#### Required work
The required result is an exact copy of the lines beginning at the line that contains "M321 2088 517" and ending at the last line of the material below.

**********

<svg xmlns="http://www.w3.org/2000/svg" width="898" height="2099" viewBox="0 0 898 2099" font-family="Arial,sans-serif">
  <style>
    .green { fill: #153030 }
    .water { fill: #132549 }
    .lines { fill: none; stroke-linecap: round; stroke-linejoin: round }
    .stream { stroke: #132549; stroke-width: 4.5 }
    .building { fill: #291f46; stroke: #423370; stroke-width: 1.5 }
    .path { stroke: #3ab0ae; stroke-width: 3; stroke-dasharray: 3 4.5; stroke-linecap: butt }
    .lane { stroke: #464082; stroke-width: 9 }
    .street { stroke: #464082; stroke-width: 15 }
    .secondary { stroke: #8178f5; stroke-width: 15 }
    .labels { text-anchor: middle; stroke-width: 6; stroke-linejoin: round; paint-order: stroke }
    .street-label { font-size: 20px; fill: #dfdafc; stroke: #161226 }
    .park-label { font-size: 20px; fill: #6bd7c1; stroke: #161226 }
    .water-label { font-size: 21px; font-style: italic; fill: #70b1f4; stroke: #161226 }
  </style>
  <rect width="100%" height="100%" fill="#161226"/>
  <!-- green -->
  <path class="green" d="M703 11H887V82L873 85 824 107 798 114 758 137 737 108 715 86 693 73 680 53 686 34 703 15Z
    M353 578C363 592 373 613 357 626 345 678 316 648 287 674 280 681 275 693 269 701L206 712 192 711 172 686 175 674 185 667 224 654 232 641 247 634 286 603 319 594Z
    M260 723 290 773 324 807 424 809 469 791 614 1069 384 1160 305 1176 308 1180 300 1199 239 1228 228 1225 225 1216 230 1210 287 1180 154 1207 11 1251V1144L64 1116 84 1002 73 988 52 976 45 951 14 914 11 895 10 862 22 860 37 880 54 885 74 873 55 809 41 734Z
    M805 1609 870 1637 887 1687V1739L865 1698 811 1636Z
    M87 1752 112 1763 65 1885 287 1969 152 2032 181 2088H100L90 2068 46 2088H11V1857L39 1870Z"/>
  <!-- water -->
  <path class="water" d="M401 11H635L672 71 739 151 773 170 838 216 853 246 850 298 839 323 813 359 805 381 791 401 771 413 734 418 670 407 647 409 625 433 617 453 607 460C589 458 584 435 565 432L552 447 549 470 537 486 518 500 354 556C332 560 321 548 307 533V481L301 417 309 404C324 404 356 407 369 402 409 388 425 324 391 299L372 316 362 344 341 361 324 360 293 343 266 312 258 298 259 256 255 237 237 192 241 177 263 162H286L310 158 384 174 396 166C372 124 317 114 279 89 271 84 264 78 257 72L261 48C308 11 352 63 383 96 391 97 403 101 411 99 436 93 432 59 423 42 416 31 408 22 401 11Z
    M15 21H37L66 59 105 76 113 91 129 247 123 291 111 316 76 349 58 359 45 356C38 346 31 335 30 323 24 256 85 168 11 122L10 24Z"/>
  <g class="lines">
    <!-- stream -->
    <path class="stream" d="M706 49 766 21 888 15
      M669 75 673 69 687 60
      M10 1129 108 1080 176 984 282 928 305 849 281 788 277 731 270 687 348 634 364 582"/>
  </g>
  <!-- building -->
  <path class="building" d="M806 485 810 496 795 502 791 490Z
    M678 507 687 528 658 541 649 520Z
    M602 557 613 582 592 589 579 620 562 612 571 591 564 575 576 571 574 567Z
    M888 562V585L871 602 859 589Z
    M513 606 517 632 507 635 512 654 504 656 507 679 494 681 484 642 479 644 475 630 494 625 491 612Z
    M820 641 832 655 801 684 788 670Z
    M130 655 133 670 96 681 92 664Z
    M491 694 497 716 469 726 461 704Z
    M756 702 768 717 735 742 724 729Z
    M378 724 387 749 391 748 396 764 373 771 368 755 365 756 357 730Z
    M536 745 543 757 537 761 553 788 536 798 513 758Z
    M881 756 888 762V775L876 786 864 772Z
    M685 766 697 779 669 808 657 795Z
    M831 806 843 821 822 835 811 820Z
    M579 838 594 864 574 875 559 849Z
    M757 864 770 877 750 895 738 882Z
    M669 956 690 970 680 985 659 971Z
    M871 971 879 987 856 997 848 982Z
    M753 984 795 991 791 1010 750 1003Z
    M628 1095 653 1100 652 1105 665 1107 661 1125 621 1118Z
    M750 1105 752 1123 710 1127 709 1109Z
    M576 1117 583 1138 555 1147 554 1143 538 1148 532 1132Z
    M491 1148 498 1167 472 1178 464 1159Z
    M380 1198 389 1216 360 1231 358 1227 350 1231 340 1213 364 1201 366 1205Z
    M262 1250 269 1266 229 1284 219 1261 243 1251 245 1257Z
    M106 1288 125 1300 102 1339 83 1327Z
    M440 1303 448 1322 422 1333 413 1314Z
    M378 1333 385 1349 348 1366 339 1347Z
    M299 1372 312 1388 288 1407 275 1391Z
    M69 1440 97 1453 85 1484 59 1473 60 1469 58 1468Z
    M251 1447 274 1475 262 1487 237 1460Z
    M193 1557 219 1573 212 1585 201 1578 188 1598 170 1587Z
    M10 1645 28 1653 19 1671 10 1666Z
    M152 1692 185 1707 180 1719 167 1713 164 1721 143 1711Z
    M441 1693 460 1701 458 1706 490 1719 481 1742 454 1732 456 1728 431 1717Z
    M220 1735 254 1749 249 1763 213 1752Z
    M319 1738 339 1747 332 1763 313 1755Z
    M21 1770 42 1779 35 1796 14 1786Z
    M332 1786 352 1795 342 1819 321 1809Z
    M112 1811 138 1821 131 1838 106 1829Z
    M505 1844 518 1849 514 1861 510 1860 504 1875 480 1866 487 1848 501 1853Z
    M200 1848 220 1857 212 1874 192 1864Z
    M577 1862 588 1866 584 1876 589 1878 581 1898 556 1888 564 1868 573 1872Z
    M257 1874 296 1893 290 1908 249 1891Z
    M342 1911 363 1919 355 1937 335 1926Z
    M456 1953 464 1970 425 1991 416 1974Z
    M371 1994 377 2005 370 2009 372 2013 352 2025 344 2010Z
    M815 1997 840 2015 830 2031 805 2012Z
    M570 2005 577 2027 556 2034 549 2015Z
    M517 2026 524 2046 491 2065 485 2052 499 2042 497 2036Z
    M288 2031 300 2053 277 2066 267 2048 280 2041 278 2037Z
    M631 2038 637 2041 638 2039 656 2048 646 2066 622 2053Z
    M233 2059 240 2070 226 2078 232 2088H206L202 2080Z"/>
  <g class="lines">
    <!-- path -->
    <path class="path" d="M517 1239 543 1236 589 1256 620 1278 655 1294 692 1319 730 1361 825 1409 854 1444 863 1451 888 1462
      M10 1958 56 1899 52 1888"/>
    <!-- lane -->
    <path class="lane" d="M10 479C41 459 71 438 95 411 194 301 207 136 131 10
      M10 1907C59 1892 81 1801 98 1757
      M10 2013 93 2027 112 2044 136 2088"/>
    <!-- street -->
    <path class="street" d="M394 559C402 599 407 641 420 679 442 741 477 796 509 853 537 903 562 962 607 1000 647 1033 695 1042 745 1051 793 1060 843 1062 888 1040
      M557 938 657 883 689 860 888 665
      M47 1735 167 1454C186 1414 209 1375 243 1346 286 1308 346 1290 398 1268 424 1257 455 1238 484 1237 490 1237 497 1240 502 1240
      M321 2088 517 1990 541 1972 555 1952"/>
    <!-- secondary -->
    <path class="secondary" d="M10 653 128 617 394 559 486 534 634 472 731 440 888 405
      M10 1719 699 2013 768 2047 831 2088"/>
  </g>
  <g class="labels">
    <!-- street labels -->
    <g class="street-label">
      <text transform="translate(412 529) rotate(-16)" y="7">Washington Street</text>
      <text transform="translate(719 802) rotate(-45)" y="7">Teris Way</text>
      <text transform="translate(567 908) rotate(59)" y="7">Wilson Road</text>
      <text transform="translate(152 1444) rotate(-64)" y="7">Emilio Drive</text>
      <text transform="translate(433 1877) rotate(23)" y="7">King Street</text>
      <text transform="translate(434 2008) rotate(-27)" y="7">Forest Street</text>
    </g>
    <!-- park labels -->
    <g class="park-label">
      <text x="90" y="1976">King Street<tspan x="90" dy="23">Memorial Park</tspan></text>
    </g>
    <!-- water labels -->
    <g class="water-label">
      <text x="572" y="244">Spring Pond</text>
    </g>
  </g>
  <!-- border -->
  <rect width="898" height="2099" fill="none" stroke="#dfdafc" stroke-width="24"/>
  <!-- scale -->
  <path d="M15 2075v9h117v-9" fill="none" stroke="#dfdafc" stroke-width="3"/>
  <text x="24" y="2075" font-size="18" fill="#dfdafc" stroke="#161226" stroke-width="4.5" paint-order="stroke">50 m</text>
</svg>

**********

#### Answer for the task
      M321 2088 517 1990 541 1972 555 1952"/>
    <!-- secondary -->
    <path class="secondary" d="M10 653 128 617 394 559 486 534 634 472 731 440 888 405
      M10 1719 699 2013 768 2047 831 2088"/>
  </g>
  <g class="labels">
    <!-- street labels -->
    <g class="street-label">
      <text transform="translate(412 529) rotate(-16)" y="7">Washington Street</text>
      <text transform="translate(719 802) rotate(-45)" y="7">Teris Way</text>
      <text transform="translate(567 908) rotate(59)" y="7">Wilson Road</text>
      <text transform="translate(152 1444) rotate(-64)" y="7">Emilio Drive</text>
      <text transform="translate(433 1877) rotate(23)" y="7">King Street</text>
      <text transform="translate(434 2008) rotate(-27)" y="7">Forest Street</text>
    </g>
    <!-- park labels -->
    <g class="park-label">
      <text x="90" y="1976">King Street<tspan x="90" dy="23">Memorial Park</tspan></text>
    </g>
    <!-- water labels -->
    <g class="water-label">
      <text x="572" y="244">Spring Pond</text>
    </g>
  </g>
  <!-- border -->
  <rect width="898" height="2099" fill="none" stroke="#dfdafc" stroke-width="24"/>
  <!-- scale -->
  <path d="M15 2075v9h117v-9" fill="none" stroke="#dfdafc" stroke-width="3"/>
  <text x="24" y="2075" font-size="18" fill="#dfdafc" stroke="#161226" stroke-width="4.5" paint-order="stroke">50 m</text>
</svg>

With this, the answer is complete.